> **What you will do**
Set each record down exactly, excluding all images.

> **Input material**

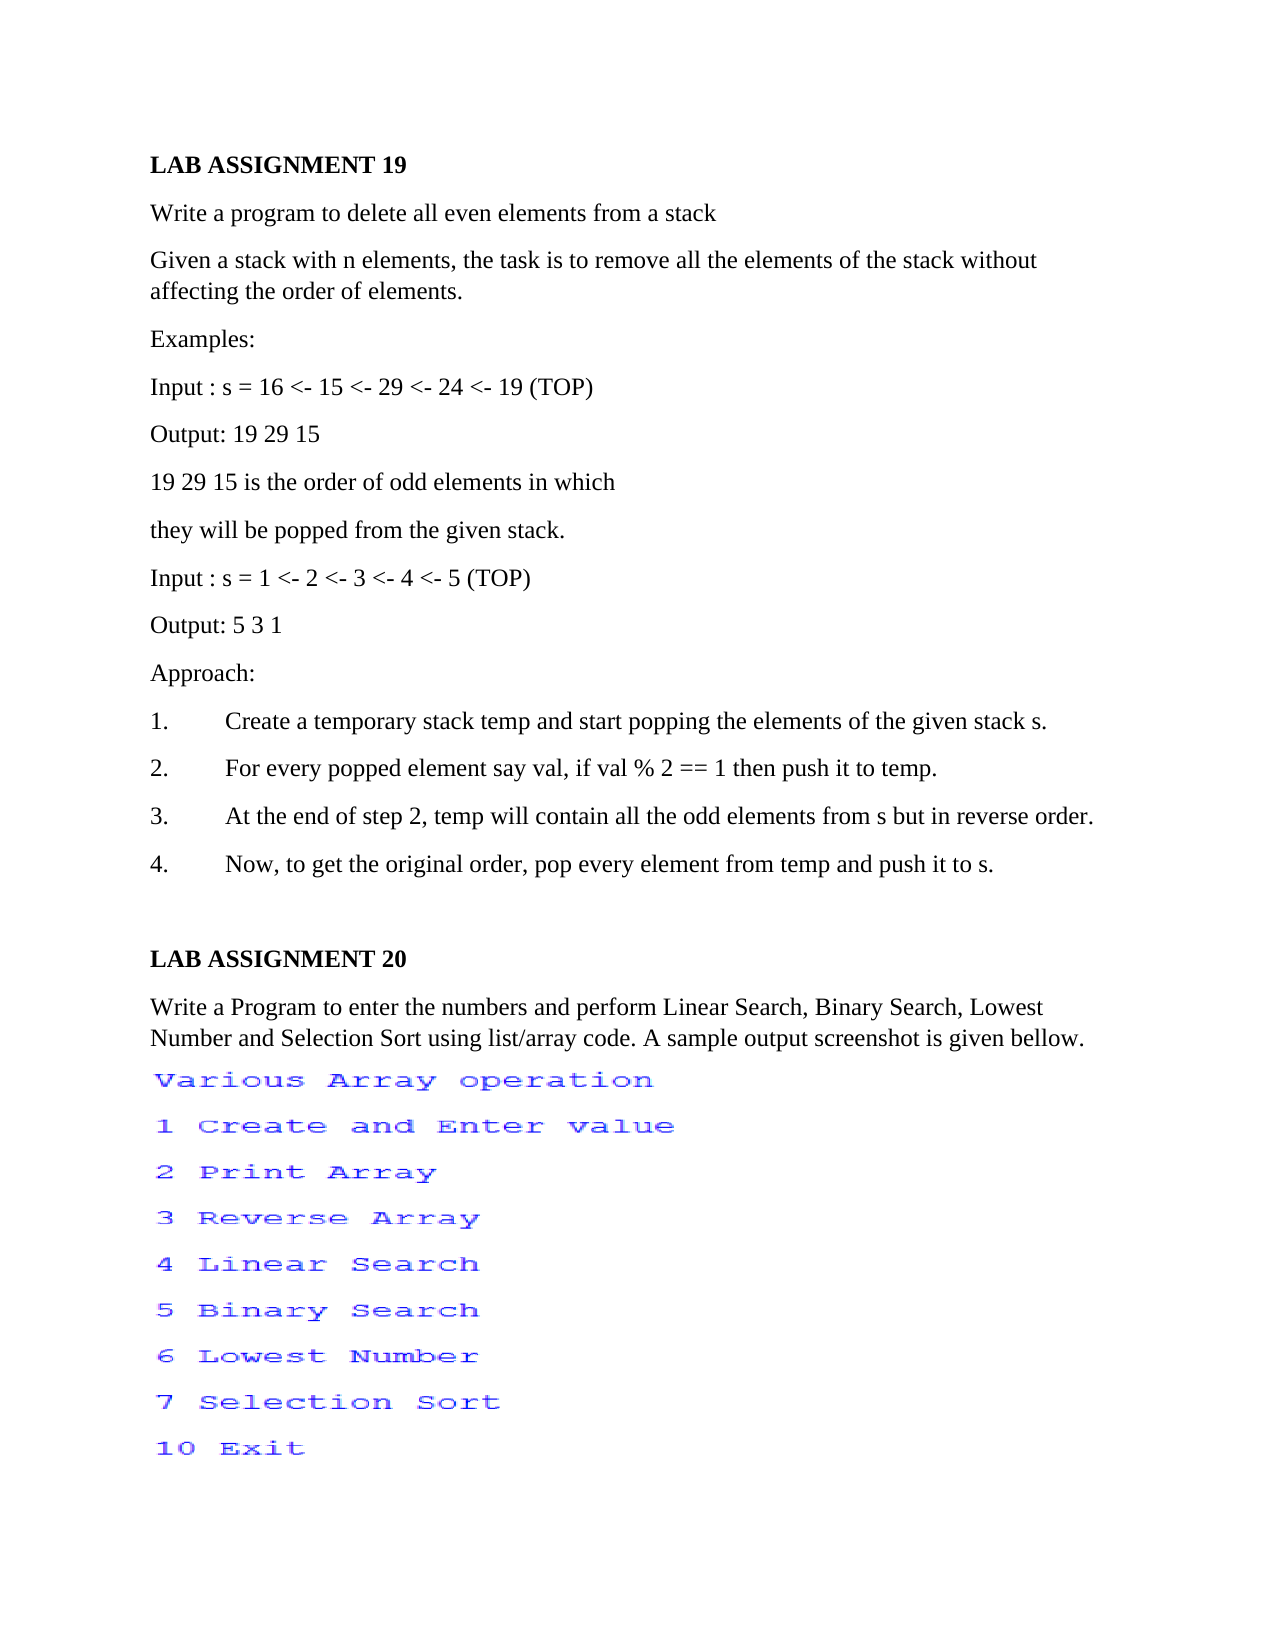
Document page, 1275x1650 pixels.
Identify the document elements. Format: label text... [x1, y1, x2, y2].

text 1. Create a temporary stack temp and start popping the elements of the given stack s. [150, 706, 1125, 734]
text Output: 5 3 1 [150, 610, 1125, 639]
text 19 29 15 is the order of odd elements in which [150, 467, 1125, 496]
text 3. At the end of step 2, temp will contain all the odd elements from s but in reverse order. [150, 801, 1125, 830]
text 4. Now, to get the original order, pop every element from temp and push it to s. [150, 849, 1125, 878]
text Write a program to delete all even elements from a stack [150, 198, 1125, 226]
text Input : s = 16 <- 15 <- 29 <- 24 <- 19 (TOP) [150, 372, 1125, 401]
text they will be popped from the given stack. [150, 515, 1125, 544]
text Examples: [150, 324, 1125, 353]
text Input : s = 1 <- 2 <- 3 <- 4 <- 5 (TOP) [150, 563, 1125, 591]
text Given a stack with n elements, the task is to remove all the elements of the stack without affecting the order of elements. [150, 245, 1125, 305]
text Approach: [150, 658, 1125, 687]
text Write a Program to enter the numbers and perform Linear Search, Binary Search, Lowest Number and Selection Sort using list/array code. A sample output screenshot is given bellow. [150, 992, 1125, 1052]
text LAB ASSIGNMENT 19 [150, 150, 1125, 179]
text LAB ASSIGNMENT 20 [150, 944, 1125, 973]
text 2. For every popped element say val, if val % 2 == 1 then push it to temp. [150, 753, 1125, 782]
text Output: 19 29 15 [150, 419, 1125, 448]
picture [150, 1070, 689, 1463]
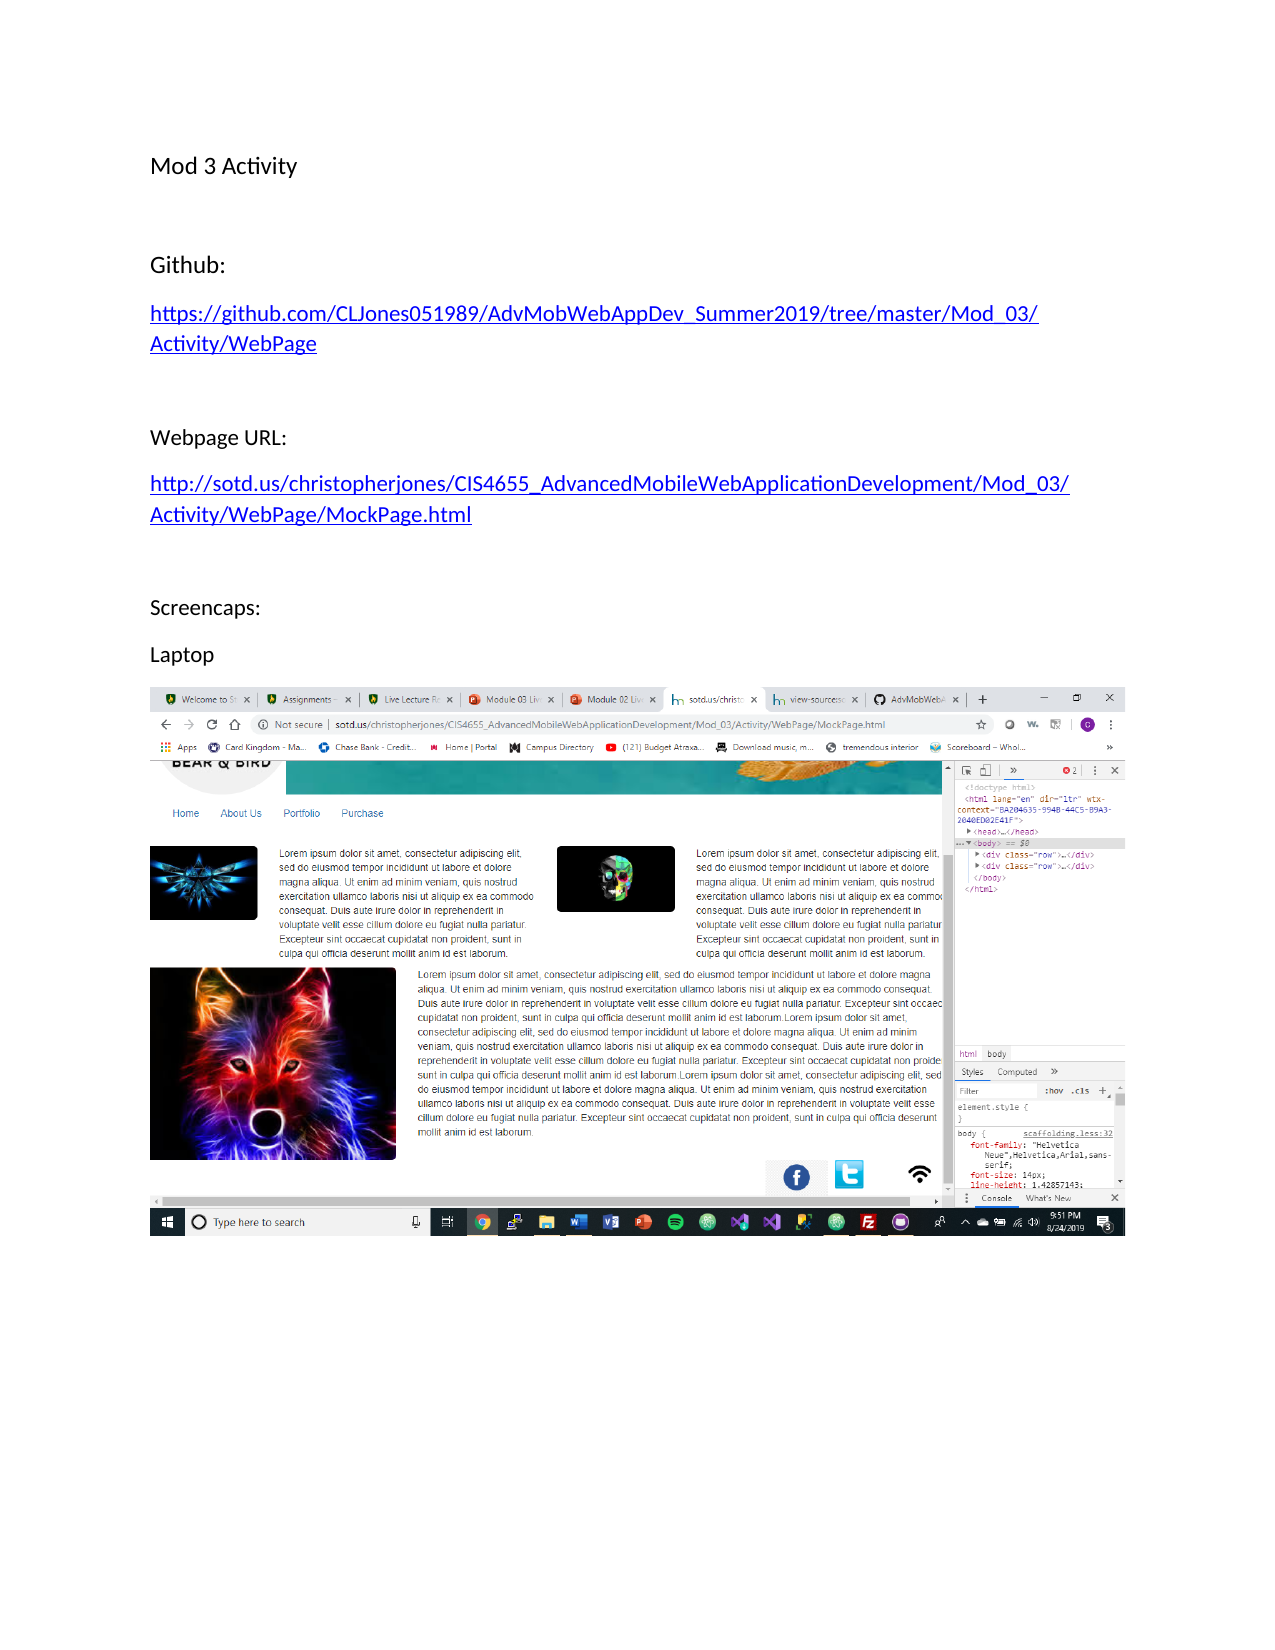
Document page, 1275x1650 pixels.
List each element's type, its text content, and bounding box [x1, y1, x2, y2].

> **Answer area**
Document page, 1275x1650 pixels.
Identify the document elements. Format: label text... [x1, y1, x2, y2].

text 1. Create a temporary stack temp and start popping the elements of the given stack s. [150, 706, 1125, 734]
text Output: 5 3 1 [150, 610, 1125, 639]
text 19 29 15 is the order of odd elements in which [150, 467, 1125, 496]
text 3. At the end of step 2, temp will contain all the odd elements from s but in reverse order. [150, 801, 1125, 830]
text 4. Now, to get the original order, pop every element from temp and push it to s. [150, 849, 1125, 878]
text Write a program to delete all even elements from a stack [150, 198, 1125, 226]
text Input : s = 16 <- 15 <- 29 <- 24 <- 19 (TOP) [150, 372, 1125, 401]
text they will be popped from the given stack. [150, 515, 1125, 544]
text Examples: [150, 324, 1125, 353]
text Input : s = 1 <- 2 <- 3 <- 4 <- 5 (TOP) [150, 563, 1125, 591]
text Given a stack with n elements, the task is to remove all the elements of the stack without affecting the order of elements. [150, 245, 1125, 305]
text Approach: [150, 658, 1125, 687]
text Write a Program to enter the numbers and perform Linear Search, Binary Search, Lowest Number and Selection Sort using list/array code. A sample output screenshot is given bellow. [150, 992, 1125, 1052]
text LAB ASSIGNMENT 19 [150, 150, 1125, 179]
text LAB ASSIGNMENT 20 [150, 944, 1125, 973]
text 2. For every popped element say val, if val % 2 == 1 then push it to temp. [150, 753, 1125, 782]
text Output: 19 29 15 [150, 419, 1125, 448]
picture [150, 1070, 689, 1463]
Document page, 1275x1650 pixels.
List each element's type, its text content, and bounding box [x1, y1, x2, y2].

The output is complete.